The pond wasn’t as the one back at their home. The frogs were quieter, their song replaced by the soft , occasional humming of dragonfly wings, chirping from birds high, high up in the ancient canopy of leaves, the water flowing down over the time worn stones from the ledge above to form a bubbly yet strangely peaceful landing into the otherwise still crystal clear surface. The stones upon the silty bed shone with an ethereal quality, pale and rounded, never cutting into her feet as she stood upon them. She was never told not to venture here. She was never told not to go too close to the trees. She was never told not to stray from the path. She was alone. Many were told these things and wisely paid heed to them.

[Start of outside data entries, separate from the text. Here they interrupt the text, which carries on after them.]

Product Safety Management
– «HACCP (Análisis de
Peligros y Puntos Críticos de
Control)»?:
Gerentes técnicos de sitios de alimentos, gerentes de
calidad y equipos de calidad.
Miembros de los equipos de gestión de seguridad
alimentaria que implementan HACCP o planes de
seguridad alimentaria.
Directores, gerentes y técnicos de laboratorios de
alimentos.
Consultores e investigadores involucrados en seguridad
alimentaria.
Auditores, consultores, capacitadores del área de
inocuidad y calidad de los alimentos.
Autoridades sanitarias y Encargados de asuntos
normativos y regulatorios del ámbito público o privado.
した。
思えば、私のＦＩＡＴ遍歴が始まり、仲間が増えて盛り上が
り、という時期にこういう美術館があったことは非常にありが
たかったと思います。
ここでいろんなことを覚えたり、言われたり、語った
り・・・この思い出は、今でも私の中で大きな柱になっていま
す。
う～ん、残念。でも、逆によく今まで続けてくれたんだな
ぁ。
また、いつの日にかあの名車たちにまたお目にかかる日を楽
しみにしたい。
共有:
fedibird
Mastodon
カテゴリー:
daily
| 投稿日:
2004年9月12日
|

She was her father and mother, for she had no other, the Witch of Combe they called her. Skarletta did not know her true age, none did, and none would dare ask, but her skin was pale like stretched vellum over candlelight, the veins clearly seen, her hair lacking the vibrancy of youth and adorned with natures bounty of acorns, leaves and whatnot. She did not question Skarletta, a girl now in her thirteenth year, at least not in the way a parent would. No “Where have you been?”s, or “Why haven’t you done that?”s, and more importantly, no “Stop that nonsense!”. She allowed the child to grow like one would a plant that has never seen the pruning shears, a wild child who knew her own way. To the child this was normal, what she saw, was normal, what she felt, experienced, was all normal.

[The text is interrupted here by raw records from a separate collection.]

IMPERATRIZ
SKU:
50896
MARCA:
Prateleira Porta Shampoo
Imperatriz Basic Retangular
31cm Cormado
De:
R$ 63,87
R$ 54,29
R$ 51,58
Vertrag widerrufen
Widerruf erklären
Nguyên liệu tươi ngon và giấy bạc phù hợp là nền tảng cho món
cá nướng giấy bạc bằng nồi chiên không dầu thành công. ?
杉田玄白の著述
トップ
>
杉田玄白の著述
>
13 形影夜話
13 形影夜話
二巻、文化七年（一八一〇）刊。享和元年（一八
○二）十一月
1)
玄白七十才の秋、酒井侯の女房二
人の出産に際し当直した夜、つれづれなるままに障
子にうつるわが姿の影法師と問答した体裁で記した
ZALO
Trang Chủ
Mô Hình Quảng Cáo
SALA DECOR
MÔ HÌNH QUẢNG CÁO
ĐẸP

He sat upon the bank of the pond, his long, brown hair flowing straight down his back, a back, arms, neck, chest and likely more, covered in lines of ink, though his worn leather trousers obscured anything else. Swirls that recalled stories of his past seemed to cover every part of his otherwise unimpressive, lanky figure. His nose was sharp, like a beak and it poked out above a straggly mustache and beard which touched his breastbone. His eyes were white, devoid of an iris and pupil, like two pearls had replaced what was once there, and with those, he looked upon the child. He was then known to be the painted man, and was to be known by this name to her present day. A lost soul who went too close to a tree, strayed too far from the path. She did not fear him, he was company in the place where few even dared think of visiting. He saw her but he could not speak. He watched her but he could not touch. When she ate a simple meal of oat cakes and dried apple, his mouth would not water. Yet, every visit to the pond, he would emerge, looking upon her expectantly as if waiting for something to happen. She would recall her day to him, of the taunts from the other children, to seeing perhaps a squirrel or a wolf. Of her mother when she was tiny, of her new mother who would birth the newborn children for those brave enough to ask her or perhaps too scared not to ask her. He would watch, he would listen, he would wait. She would swim, her hair tied high in its ponytail, her rag of a dress upon the bank, and she would splash, play, like any youth, and the water would not trouble him. It would fall beside, beyond and through the painted man without him giving so much as a flinch. To her this was normal, to her there was naught to fear.
Days would turn to years, and the child developed into a young woman. Although her body filled out her dresses, and her child like looks turned to that of beauty, the pond was never changing, it’s waters pristine, the dragonflies hovering, the man always arriving to watch her. It was peaceful, it was familiar, it was what she knew.